Historical Background

Union Admiral Samuel F. Du Pont had just led a fleet of 17 cruisers and some 12,000 men from Hampton Roads, Virginia to Port Royal Sound. On 7 November he seized Fort Walker and Fort Beauregard, which the Union then used as a base of operations in South Carolina, Georgia and Florida.

Judah Benjamin (1811-1834) was valued by Davis more than any other cabinet member. A New Orleans lawyer and Senator given the post of Attorney-general, until Davis decided he needed him in a more important role. In September 1861 he was moved to the War Department. His closeness to Davis, and his Jewish faith, attracted resentment from jealous rivals. With the loss of Roanoke Island in 1862, after Grant’s capture of Forts Henry and Donelson, critics demanded Benjamin’s blood. Davis then promoted him to Secretary of State, a post he held until the collapse of the Confederacy. Initially part of Davis’s contingent when he fled Richmond, he escaped to England where he thrived as a lawyer and was named to the Queen’s council. He retired in 1883.
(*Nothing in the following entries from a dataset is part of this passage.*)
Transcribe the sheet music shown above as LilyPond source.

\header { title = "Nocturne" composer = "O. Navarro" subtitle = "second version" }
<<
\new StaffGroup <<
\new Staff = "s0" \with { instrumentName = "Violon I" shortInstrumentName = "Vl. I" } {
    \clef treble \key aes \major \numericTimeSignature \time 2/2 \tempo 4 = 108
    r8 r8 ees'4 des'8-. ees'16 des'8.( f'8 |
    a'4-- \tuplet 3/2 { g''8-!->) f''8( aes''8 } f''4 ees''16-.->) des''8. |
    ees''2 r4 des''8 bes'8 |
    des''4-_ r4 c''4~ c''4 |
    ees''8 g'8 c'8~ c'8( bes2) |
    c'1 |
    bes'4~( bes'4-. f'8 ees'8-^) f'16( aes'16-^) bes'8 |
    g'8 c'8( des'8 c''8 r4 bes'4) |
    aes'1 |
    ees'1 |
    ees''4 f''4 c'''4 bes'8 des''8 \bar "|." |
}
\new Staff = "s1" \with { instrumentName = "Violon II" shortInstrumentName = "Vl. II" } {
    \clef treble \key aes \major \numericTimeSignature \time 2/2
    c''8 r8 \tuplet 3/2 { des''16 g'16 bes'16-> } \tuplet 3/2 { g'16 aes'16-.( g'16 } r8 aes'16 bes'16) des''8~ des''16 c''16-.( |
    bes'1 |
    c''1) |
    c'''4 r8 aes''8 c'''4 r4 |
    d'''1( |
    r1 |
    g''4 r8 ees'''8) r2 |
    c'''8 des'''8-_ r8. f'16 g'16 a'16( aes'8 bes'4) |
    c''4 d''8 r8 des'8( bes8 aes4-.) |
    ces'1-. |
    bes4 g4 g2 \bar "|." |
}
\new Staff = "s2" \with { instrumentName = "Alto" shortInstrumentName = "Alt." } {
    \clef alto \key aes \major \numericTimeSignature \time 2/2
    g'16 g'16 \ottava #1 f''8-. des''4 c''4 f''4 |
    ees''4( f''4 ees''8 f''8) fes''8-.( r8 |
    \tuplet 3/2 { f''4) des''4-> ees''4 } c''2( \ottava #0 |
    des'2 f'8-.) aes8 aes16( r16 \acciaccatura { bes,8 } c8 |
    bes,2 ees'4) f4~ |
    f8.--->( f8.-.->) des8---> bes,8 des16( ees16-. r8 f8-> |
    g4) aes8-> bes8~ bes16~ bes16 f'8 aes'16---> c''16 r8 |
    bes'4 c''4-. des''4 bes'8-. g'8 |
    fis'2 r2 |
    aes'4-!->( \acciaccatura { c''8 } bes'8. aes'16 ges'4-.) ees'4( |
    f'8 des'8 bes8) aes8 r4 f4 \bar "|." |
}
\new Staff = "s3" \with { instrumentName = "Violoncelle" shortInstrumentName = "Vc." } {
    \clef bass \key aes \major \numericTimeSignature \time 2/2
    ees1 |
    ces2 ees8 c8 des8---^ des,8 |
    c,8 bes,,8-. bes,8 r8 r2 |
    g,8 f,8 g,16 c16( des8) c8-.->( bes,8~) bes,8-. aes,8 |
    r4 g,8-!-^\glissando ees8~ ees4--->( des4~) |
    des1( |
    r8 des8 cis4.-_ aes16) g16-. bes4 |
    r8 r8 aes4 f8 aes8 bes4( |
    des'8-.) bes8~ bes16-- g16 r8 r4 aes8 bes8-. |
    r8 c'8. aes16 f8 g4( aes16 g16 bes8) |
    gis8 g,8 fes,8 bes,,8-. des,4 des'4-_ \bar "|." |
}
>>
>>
Jefferson Davis (1808-1889) President of the Confederacy.  A West Point officer who served with distinction in the Mexican American War, Davis was President Pierce’s Secretary of War.  Elected to the U.S. Senate, Davis resigned when Mississippi seceded in 1861.  He organized the Confederacy under a strong, centralized rule that frustrated many Southern leaders who had argued for states’ rights.  He faced charges of treason and imprisonment at the end of the Civil War, but was not prosecuted, because his trial would have taken place in Virginia where a jury might refuse to convict him.  In his later years Davis wrote his memoirs, The Rise and Fall of the Confederate Government.